【連載】『令和元年度卒業記念特集』第60回 百田恵梨花/水球

水球男子

『有終完美』

 「個人を生かしつつ楽しくやっていて、最後まで諦めないチーム」。当時高校3年の百田恵梨花(社=埼玉・秀明英光)は早大女子水球部にそんな印象を抱いた。全日本学生選手権(インカレ)で、ペナルティーシュート戦の末銅メダルを獲得した試合を見てのことだった。それから4年後、主将を務めた百田が目指したチームも、またそんなチームだった。しかし、それを達成するためにはチームを率いる主将として、想像以上の頑張りが必要だった。後輩とのコミュニケーション、練習メニューの作成、選手としての自分の役割の見直し・・・。自分が理想とするチームをつくり上げるために奮闘した、最後の1年間を中心に振り返る。

 高校は埼玉県屈指の強豪校だったため、あまり試合への出場機会はなかった。しかし早大では人数が少ないこともあり、1年時から試合に出場。そのため「出られることが楽しかった」という。また出場できただけでなく、インカレで2位という好成績を収めるなど、成績面でも充実した内容だった。しかしメダル獲得という結果は、先輩たちに付いていき、気付いたら取っていたような感覚の出来事。自分が強く関わった気持ちは少なかった。
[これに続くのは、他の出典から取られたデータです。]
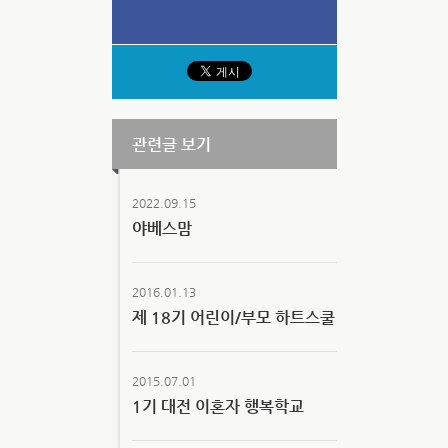
관련글 보기
2022.09.15
야베스맘
2016.01.13
제 18기 어린이/부모 하트스쿨
2015.07.01
1기 대전 이혼자 행복학교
 『個人を生かして全員が楽しく水球をする』。そんなチームを全員でつくりあげたいという気持ちがあるから、後輩たちの考えも大切にしていきたかった。しかし、今まで下の学年とコミュニケーションを積極的に取っておらず、自分が伝えたいことがちゃんと伝わっているのか、自分の意見をどう思っているのか、不安に思うことが多かったという。互いに意見を出し合える関係を築くためには、上下関係が強すぎても良くない。そう思った百田は、水球以外のフランクな会話も積極的にするように。気軽に話せる関係づくりを目指した。個人の技術を高めていくためには、練習メニューの作成も重要となる。そこで主将が全て決定するのではなく、後輩がやりたいと言った内容を取り入れて、意欲的に取り組める工夫をした。4年になって、チームをまとめる立場になったこと以外に選手としての変化が起こる。3年時までは攻撃を専門とするポジションに就いており、百田自身も「ここぞという場面で決められる選手」を理想としていた。しかし、1個上の代が卒業したことで、ディフェンスを中心に行うポジションが人員不足に。元々の役割を果たす他に、あまり得意としないディフェンスポジションも担うことになった。また、ゲームを組み立てる役割も必要なのではと考え、ゲームメイクにも挑戦。さらに試合中は誰よりも声を出し、チームを鼓舞した。

 

 主将として、最高学年として、プレーでもそれ以外の場面でも奮闘してきた百田。そんな1年間の集大成として臨んだ試合が、2019年9月に行われたインカレだ。目標はメダル獲得。勝たないといけない。大きなプレッシャーと戦いながら、なんとか3位決定戦に駒を進めた。試合の相手は、宿敵・国士舘大。「いつも最後は国士舘と当たる。なんとしてでも勝ちたいと思った」。強い思いで臨んだ試合は、終了時間ギリギリで追いつきペナルティーシュート戦へもつれ込む白熱の戦いに。これは、百田が高校3年で見た試合展開と同じだったーー。しかし、7本目のシュートが決まらずくしくも敗北。あの時見た景色と、同じ結末にはならなかった。

 「こんなこといったら言い訳に聞こえるかもしれないけど、自分では納得できたしやり切ったと思える」。引退後、百田がこう力強く語るには1つの理由があった。それは、百田と同期の男子部主将からの言葉である。「お前がやってきたことは間違いじゃないよ」。その言葉が百田の胸に強く刺さった。主将としての1年。慣れないことも多く、自分の意見が、プレ―でやろうとしていることが正しいのか、うまくできているのか不安に感じることが多かった。しかし、共に4年間水球をやってきた仲間からそう言ってもらえたことが、自分の自信につながった。そして百田の頑張りは、しっかりと後輩にも伝わっていた。「本当にやりやすかった」、「楽しかった」。そんな言葉を貰ったという。百田がやってきたことが正しかったと、証明された瞬間であった。

最後のインカレでシュートを放つ百田

 後輩たちには「一緒にチームをつくってくれたので、全然心配はしていない。もちろん応援しているし、頑張ってほしい」とエールを送った。頼もしい下級生らに、『インカレでメダル獲得』という惜しくも百田の代では達成できなかった目標は託された。水球を通して学んだ挨拶や礼儀、そして仲間を大切にし、百田は新たなステージへと踏み出していく。